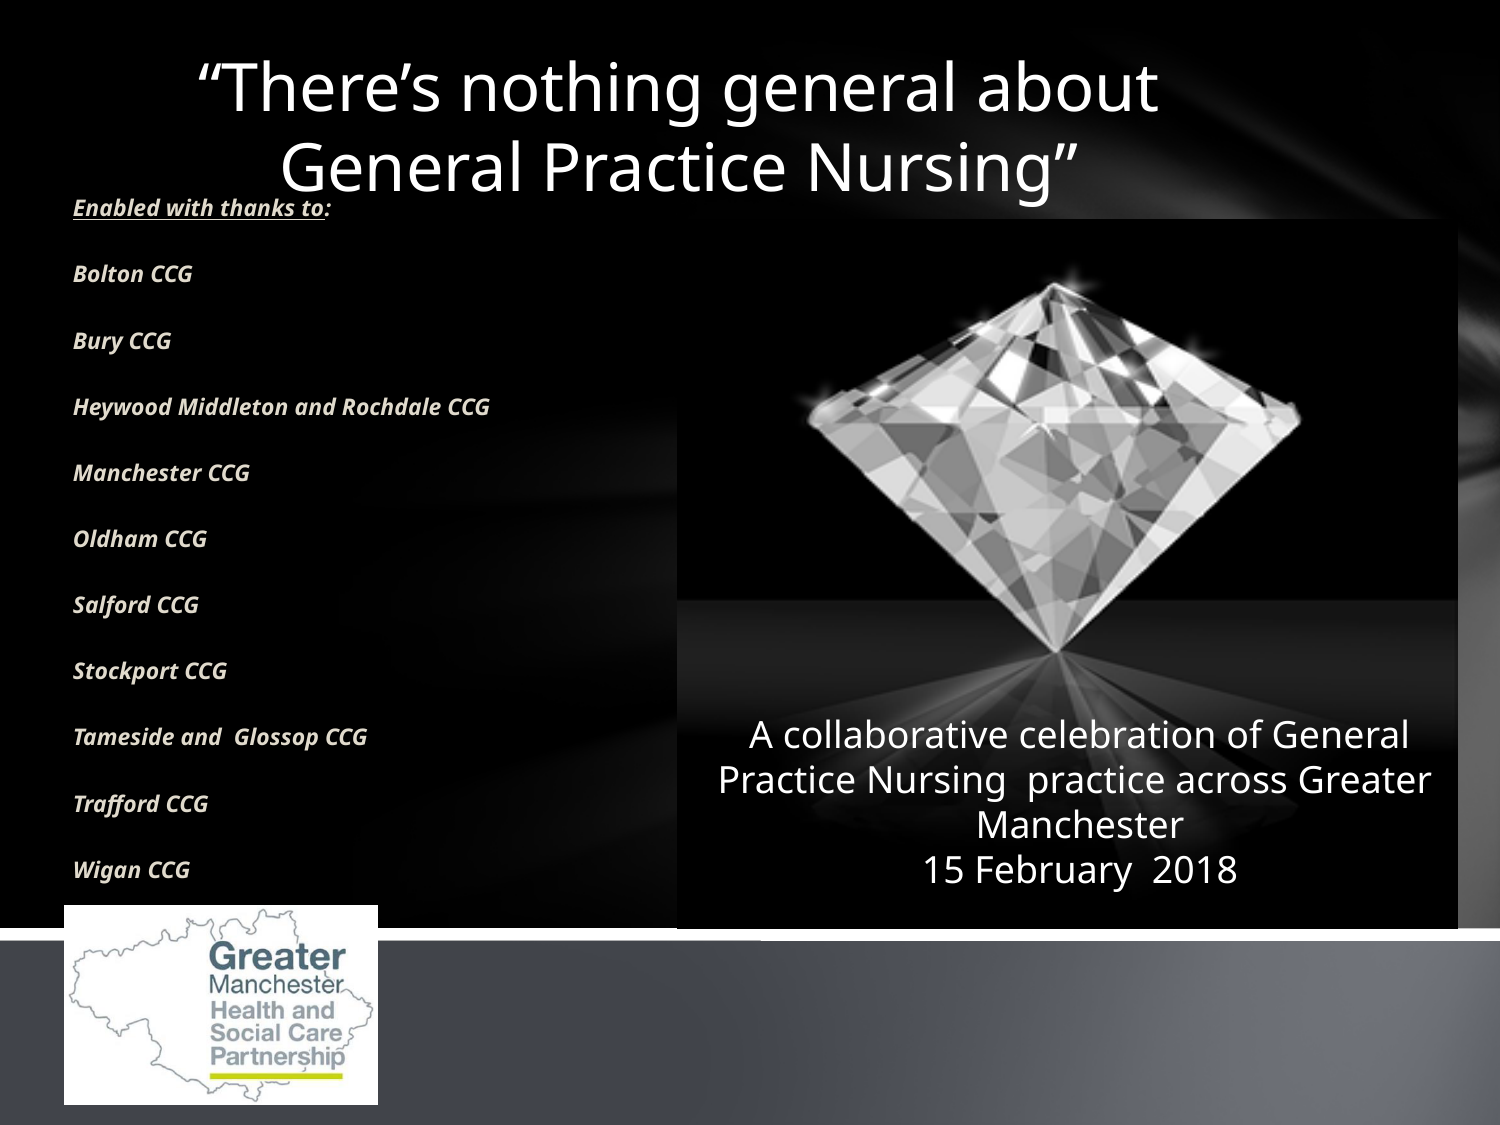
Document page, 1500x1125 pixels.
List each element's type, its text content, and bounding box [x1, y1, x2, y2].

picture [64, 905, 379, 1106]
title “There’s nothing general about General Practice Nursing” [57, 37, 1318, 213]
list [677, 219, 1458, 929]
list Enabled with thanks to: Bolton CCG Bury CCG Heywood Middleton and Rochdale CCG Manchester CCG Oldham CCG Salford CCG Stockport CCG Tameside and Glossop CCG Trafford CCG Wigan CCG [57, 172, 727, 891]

Work to complete:
Could you retype all the entries above exactly, without the pictures?

Reply to the exercise:
Document page, 1500x1125 pixels.
List each element's type, its text content, and bounding box [x1, y1, x2, y2].

picture [64, 905, 379, 1106]
title “There’s nothing general about General Practice Nursing” [57, 37, 1318, 213]
list [677, 219, 1458, 929]
list Enabled with thanks to: Bolton CCG Bury CCG Heywood Middleton and Rochdale CCG Manchester CCG Oldham CCG Salford CCG Stockport CCG Tameside and Glossop CCG Trafford CCG Wigan CCG [57, 172, 727, 891]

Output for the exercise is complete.